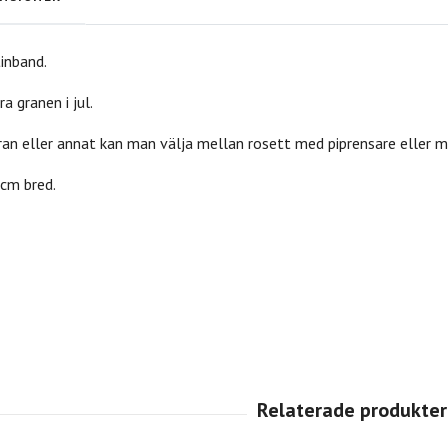
inband.
a granen i jul.
gran eller annat kan man välja mellan rosett med piprensare eller m
 cm bred.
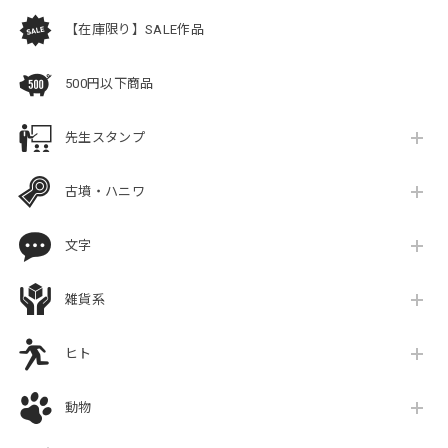
【在庫限り】SALE作品
500円以下商品
先生スタンプ
古墳・ハニワ
文字
雑貨系
ヒト
動物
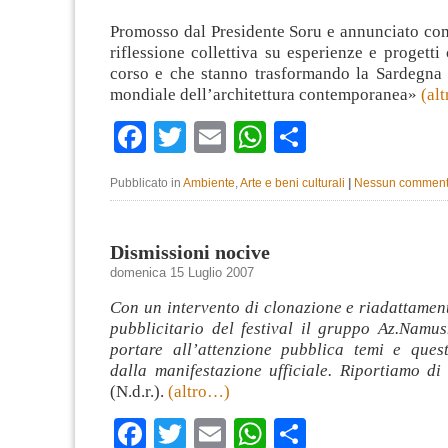
Promosso dal Presidente Soru e annunciato c
riflessione collettiva su esperienze e progetti
corso e che stanno trasformando la Sardegna 
mondiale dell’architettura contemporanea»
(al
Facebook
Twitter
Email
WhatsApp
Condividi
Pubblicato in
Ambiente
,
Arte e beni culturali
|
Nessun comment
Dismissioni nocive
domenica 15 Luglio 2007
Con un intervento di clonazione e riadattamen
pubblicitario del festival il gruppo Az.Namus
portare all’attenzione pubblica temi e quest
dalla manifestazione ufficiale. Riportiamo di 
(N.d.r.).
(altro…)
Facebook
Twitter
Email
WhatsApp
Condividi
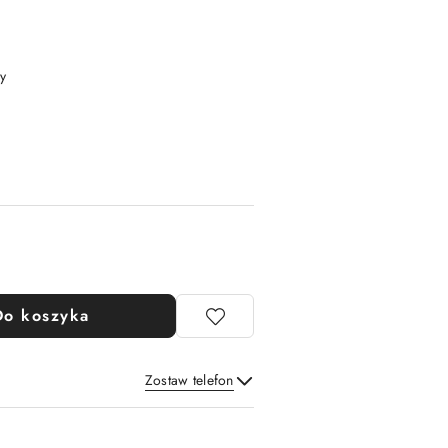
y
Do koszyka
Zostaw telefon
Wyślij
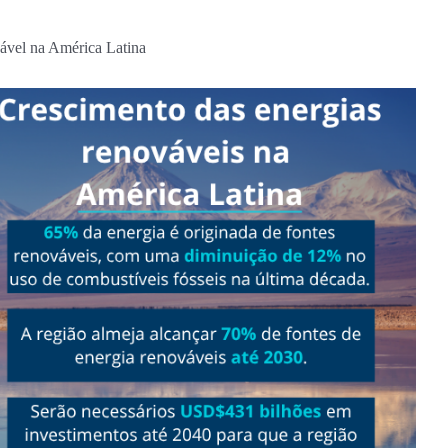
ável na América Latina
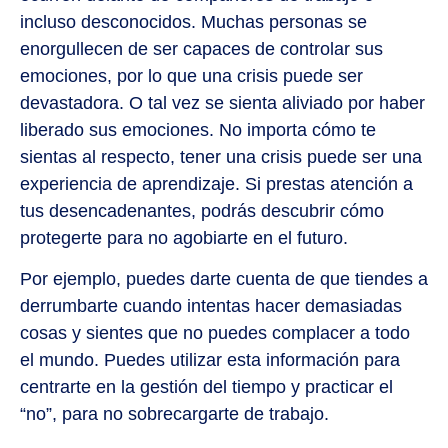
incluso desconocidos. Muchas personas se
enorgullecen de ser capaces de controlar sus
emociones, por lo que una crisis puede ser
devastadora. O tal vez se sienta aliviado por haber
liberado sus emociones. No importa cómo te
sientas al respecto, tener una crisis puede ser una
experiencia de aprendizaje. Si prestas atención a
tus desencadenantes, podrás descubrir cómo
protegerte para no agobiarte en el futuro.
Por ejemplo, puedes darte cuenta de que tiendes a
derrumbarte cuando intentas hacer demasiadas
cosas y sientes que no puedes complacer a todo
el mundo. Puedes utilizar esta información para
centrarte en la gestión del tiempo y practicar el
“no”, para no sobrecargarte de trabajo.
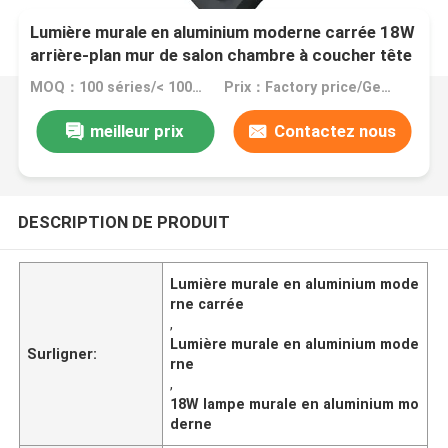
Lumière murale en aluminium moderne carrée 18W
arrière-plan mur de salon chambre à coucher tête
d'écran art murale
MOQ：100 séries/< 100 séries
Prix：Factory price/Genuine retail price
meilleur prix
Contactez nous
DESCRIPTION DE PRODUIT
Lumière murale en aluminium mode
rne carrée
,
Lumière murale en aluminium mode
Surligner:
rne
,
18W lampe murale en aluminium mo
derne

◆ **Your assignment**:
Transcribe each of the lines above, preserving their wording and order, and omit the pictures from your transcription.

◆ **Worked solution**:
inband.
a granen i jul.
gran eller annat kan man välja mellan rosett med piprensare eller m
 cm bred.
【在庫限り】SALE作品
500円以下商品
先生スタンプ
古墳・ハニワ
文字
雑貨系
ヒト
動物
Promosso dal Presidente Soru e annunciato c
riflessione collettiva su esperienze e progetti
corso e che stanno trasformando la Sardegna 
mondiale dell’architettura contemporanea»
(al
Facebook
Twitter
Email
WhatsApp
Condividi
Pubblicato in
Ambiente
,
Arte e beni culturali
|
Nessun comment
Dismissioni nocive
domenica 15 Luglio 2007
Con un intervento di clonazione e riadattamen
pubblicitario del festival il gruppo Az.Namus
portare all’attenzione pubblica temi e quest
dalla manifestazione ufficiale. Riportiamo di 
(N.d.r.).
(altro…)
Facebook
Twitter
Email
WhatsApp
Condividi
y
Do koszyka
Zostaw telefon
Wyślij
ável na América Latina
incluso desconocidos. Muchas personas se
enorgullecen de ser capaces de controlar sus
emociones, por lo que una crisis puede ser
devastadora. O tal vez se sienta aliviado por haber
liberado sus emociones. No importa cómo te
sientas al respecto, tener una crisis puede ser una
experiencia de aprendizaje. Si prestas atención a
tus desencadenantes, podrás descubrir cómo
protegerte para no agobiarte en el futuro.
Por ejemplo, puedes darte cuenta de que tiendes a
derrumbarte cuando intentas hacer demasiadas
cosas y sientes que no puedes complacer a todo
el mundo. Puedes utilizar esta información para
centrarte en la gestión del tiempo y practicar el
“no”, para no sobrecargarte de trabajo.
Lumière murale en aluminium moderne carrée 18W
arrière-plan mur de salon chambre à coucher tête
d'écran art murale
MOQ：100 séries/< 100 séries
Prix：Factory price/Genuine retail price
meilleur prix
Contactez nous
DESCRIPTION DE PRODUIT
Lumière murale en aluminium mode
rne carrée
,
Lumière murale en aluminium mode
Surligner:
rne
,
18W lampe murale en aluminium mo
derne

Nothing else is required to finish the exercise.